Un caso ejemplar. Una amiga íntima me confiesa que el día que dio a luz a su única hija, cuando estaba en el quirófano, entre bufidos, sudores y poniendo a bajar de un burro su instinto maternal, de pronto, sintió algo extraño.

A sus oídos llegaba una música melosa, mil veces oída. Era una canción de Julio Iglesias, cualquiera, porque ustedes saben que todas las canciones de Julio Iglesias son la misma canción de Julio Iglesias.
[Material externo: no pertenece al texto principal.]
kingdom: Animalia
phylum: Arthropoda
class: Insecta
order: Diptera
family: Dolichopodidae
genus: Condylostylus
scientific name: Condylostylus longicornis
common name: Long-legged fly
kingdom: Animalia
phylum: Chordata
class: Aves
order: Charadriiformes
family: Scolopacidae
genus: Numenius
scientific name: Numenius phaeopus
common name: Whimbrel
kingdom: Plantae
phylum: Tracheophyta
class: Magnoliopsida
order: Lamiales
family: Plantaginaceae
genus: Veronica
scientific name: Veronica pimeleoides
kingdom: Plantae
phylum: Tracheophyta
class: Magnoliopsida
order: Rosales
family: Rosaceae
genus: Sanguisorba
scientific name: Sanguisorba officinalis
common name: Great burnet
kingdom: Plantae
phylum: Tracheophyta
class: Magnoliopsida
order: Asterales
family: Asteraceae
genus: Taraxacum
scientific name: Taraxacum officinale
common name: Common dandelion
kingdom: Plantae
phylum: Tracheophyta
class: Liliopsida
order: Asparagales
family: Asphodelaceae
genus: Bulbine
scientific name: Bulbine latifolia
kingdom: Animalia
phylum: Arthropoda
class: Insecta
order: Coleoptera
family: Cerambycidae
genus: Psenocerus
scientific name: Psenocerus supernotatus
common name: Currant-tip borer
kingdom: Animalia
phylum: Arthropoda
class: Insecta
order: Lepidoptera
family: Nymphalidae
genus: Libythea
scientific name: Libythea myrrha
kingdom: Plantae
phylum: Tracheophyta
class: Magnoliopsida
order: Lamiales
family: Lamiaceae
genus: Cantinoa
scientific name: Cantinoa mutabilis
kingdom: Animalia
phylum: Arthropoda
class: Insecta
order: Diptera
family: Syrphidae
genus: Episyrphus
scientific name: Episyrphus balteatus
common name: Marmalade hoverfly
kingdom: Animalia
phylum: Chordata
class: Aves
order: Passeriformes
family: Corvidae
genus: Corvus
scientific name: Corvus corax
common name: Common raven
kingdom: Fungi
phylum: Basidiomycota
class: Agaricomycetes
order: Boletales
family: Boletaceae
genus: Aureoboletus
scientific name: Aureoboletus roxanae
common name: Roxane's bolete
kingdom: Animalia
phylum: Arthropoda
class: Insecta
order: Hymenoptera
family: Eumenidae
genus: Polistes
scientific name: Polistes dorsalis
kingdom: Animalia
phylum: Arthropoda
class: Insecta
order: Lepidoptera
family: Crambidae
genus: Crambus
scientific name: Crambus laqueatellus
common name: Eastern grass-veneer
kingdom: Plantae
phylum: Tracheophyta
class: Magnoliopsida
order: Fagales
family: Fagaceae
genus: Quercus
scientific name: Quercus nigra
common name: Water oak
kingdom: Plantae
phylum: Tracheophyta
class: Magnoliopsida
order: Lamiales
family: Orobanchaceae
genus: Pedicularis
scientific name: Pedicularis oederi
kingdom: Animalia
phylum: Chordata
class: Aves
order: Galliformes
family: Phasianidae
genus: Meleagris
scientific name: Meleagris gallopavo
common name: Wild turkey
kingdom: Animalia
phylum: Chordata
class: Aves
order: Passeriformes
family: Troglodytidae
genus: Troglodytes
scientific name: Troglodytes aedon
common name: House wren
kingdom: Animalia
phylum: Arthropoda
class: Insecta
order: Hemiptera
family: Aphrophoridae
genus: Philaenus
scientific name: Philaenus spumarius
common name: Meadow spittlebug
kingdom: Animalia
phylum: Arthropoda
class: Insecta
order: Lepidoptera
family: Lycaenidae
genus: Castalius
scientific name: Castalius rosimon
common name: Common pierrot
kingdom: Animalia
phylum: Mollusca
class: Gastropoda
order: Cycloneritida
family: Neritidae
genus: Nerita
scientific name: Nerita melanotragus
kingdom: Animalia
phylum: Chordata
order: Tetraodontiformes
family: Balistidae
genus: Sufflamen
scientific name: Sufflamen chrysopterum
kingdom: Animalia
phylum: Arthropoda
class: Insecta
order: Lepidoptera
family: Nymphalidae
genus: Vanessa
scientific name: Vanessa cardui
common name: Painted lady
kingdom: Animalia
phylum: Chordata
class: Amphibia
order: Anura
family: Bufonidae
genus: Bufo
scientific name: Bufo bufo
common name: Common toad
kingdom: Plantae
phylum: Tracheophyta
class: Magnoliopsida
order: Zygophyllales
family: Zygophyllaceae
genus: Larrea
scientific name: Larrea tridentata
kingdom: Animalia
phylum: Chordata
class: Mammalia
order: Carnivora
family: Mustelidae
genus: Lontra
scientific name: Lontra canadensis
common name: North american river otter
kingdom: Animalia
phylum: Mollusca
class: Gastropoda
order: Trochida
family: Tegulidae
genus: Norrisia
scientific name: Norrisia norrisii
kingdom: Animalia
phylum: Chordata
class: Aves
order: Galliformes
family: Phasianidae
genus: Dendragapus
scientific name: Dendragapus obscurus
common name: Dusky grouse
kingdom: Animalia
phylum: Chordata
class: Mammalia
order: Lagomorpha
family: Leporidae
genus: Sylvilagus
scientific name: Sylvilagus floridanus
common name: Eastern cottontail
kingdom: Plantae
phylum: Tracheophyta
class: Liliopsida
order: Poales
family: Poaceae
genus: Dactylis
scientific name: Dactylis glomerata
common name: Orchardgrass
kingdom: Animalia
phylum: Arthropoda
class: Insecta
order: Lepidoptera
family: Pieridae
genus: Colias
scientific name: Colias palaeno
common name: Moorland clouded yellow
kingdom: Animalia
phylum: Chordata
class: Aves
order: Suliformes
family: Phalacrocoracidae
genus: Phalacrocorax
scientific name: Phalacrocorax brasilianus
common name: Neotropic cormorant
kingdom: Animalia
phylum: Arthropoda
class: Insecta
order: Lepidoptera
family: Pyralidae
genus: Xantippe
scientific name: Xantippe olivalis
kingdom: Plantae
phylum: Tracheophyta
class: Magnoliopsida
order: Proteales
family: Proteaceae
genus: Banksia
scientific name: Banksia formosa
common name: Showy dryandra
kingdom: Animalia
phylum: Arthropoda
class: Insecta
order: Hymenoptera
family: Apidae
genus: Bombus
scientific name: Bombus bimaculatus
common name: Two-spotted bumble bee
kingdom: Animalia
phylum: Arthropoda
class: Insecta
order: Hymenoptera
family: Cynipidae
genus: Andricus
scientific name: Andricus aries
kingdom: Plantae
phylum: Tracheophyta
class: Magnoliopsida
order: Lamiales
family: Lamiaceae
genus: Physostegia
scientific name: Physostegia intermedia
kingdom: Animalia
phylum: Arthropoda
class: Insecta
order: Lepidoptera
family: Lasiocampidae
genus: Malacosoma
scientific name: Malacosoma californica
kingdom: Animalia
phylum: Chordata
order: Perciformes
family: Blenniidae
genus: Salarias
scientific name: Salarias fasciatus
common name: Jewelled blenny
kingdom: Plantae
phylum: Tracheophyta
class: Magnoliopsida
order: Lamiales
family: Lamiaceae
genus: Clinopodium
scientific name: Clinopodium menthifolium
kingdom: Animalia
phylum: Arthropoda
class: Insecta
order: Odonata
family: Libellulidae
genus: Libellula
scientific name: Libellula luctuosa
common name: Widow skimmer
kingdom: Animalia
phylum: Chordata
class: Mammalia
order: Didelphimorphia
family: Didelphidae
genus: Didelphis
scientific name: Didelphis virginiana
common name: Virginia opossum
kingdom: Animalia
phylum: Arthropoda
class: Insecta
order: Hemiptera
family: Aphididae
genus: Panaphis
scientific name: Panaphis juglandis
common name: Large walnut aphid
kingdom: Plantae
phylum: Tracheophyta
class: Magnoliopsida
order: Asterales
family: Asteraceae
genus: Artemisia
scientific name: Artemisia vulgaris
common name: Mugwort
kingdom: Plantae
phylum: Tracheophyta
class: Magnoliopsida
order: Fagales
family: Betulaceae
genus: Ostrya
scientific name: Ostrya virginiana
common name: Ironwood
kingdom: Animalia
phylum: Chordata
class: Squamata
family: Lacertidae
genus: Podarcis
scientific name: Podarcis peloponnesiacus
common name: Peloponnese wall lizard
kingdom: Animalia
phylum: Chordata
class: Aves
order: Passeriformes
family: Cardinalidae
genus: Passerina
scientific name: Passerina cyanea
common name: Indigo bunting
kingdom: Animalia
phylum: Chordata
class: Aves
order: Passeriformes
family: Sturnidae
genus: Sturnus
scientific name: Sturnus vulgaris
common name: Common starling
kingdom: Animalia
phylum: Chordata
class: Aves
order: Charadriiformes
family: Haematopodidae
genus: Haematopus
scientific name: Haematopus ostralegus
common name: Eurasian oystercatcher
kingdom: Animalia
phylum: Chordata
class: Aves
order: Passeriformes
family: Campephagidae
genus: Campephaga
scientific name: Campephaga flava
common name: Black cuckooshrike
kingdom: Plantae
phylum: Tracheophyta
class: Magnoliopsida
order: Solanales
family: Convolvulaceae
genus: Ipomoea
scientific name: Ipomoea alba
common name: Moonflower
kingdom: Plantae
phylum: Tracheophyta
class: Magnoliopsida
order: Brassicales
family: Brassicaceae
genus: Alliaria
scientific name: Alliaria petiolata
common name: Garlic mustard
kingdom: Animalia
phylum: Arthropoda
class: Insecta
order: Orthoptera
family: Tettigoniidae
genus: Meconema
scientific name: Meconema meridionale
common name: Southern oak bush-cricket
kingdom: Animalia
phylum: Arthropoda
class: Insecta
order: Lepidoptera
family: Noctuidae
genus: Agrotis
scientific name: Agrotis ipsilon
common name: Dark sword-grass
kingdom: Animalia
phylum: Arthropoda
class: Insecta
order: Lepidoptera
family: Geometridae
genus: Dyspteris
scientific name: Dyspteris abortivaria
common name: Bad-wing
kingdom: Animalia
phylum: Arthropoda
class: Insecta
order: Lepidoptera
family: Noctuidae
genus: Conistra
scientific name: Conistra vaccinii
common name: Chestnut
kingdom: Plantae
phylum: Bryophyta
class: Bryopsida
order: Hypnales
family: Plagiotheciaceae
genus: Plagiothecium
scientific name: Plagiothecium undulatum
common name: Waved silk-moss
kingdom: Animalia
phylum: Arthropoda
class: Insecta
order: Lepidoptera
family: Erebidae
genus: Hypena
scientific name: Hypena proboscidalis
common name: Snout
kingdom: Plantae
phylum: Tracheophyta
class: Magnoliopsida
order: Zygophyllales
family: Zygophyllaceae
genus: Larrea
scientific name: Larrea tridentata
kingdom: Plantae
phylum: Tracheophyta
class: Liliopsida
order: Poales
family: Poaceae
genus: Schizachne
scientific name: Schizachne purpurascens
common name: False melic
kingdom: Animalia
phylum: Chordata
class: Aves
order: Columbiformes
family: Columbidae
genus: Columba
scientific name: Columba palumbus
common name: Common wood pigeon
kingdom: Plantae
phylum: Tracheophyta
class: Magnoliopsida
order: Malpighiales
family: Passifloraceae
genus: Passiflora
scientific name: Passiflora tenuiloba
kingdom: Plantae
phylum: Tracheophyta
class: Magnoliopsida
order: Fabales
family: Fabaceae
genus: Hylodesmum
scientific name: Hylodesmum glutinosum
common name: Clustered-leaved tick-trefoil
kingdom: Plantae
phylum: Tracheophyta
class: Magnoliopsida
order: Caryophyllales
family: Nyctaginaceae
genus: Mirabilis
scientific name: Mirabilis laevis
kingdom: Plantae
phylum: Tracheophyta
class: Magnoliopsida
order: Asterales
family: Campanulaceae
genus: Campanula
Entonces tuvo ánimos de preguntarle a su doctora de dónde venía aquella música: «Es el hilo musical», fue la respuesta.

Indignada porque a su hija se le impusiera, nada más nacer, una impresión musical quizá decisiva para el resto de su vida, rogó que apagaran los altavoces. Tras la búsqueda del botón, se logró el silencio.

A mí esto me parece un caso heroico.

Sospechas. Empecé a desconfiar del hilo musical hace algunos años. Mi amigo Blas padecía una tremenda fobia a los aviones, así que siempre que viajaba con él me tocaba soportarlo. El momento peor era siempre el aterrizaje. Hasta que un día comprendí. Mi amigo no tenía pánico a la maniobra de llegada, al frenazo brusco, al impacto del objeto volante con el planeta Tierra, al pérfido sonido del tren de aterrizaje al abrirse. No. Mi amigo a lo que reaccionaba con pavor era al hilo musical previo a la maniobra.

Suele ser un arreglo instrumental barato y cursi de un estándar americano, una versión de Tchaikovsky para orejofrénicos o, y creo que esto no es una sorpresa para el viajero habitual, el clarinete suave y mermeladoso de Kenny G. Claro, ése era su problema.

Cuando su sensibilidad sospechaba que el hilo musical estaba a punto de hacer su irrupción con el sutil cometido de adormecer al pasaje, de relajar sus ánimos, de distraer sus miedos, entraba en colapso. A gritos exigía una explicación: «¿Es imprescindible oír arreglos musicales horribles para relajarse? ¿Es que nadie en el mundo de la aviación ha oído hablar del clarinete de Sydney Bechet o de Giora Feidman? ¿Existen orquestas especializadas en grabaciones para vuelos y dónde residen sus miembros?»

Preguntas todas que se lleva el aire, porque del hilo musical, y eso es la clave del problema, nadie se hace responsable. Grillete musical. Nadie se responsabiliza, nadie encuentra el botón para apagarlo, nadie parece escucharlo. Pero el hilo está ahí, para coserte los oídos. El taladro sutil, la batuta de castigo, el grillete musical.

Te lo ponen en los teléfonos de servicio público, cuando te dejan colgado media hora con un problema irresoluble, y suena a: «Ahora trágate este temita, por plasta.» Te lo dejan las secretarias antes de pasarte con el jefe, que siempre está hablando por otra línea. Te lo imponen en los ascensores para que te veas obligado a hablar del tiempo sólo para no escuchar la música. En la sala de espera del dentista, para que añores que te taladre las encías. Te lo encasquetan en aeropuertos, peluquerías, para acabar un concierto y que no pidas un bis; mucho me temo que hasta es lo último que oye el condenado a muerte antes de la inyección letal.

Último e indignante caso sobre el mismo asunto. Reúno esforzadamente a un desnutrido grupo de amigos para arrastrarlos a ver una película iraní de reciente estreno. Llegamos a una sala de cine medio vacía, de esas de público sesudo y versión original con subtítulos. Y entonces caigo en la cuenta del hilo musical. No puede ser. No es un tema sufí ni hindú, ni un escogido ejemplo de World Music, no, es lo de cualquier supermercado. Lo han adivinado: cualquiera de los chicos de Operación Triunfo con cualquiera de esas cosas que les han puesto a cantar.

Entonces pienso que, a lo peor, lo del hilo musical es una alienante imposición que arremete al íntimo placer musical, individual e intransferible de las personas, un atentado a las libertades del mismo calibre que, si entonos los restaurantes del país, pidieras lo que pidieras, te dieran pechuga de pollo.

Es hora de iniciar una cruzada, de exigirle al hilo que sea plural, delicado, escogido, razonable, o si no, que no sea, a veces el silencio acompaña más.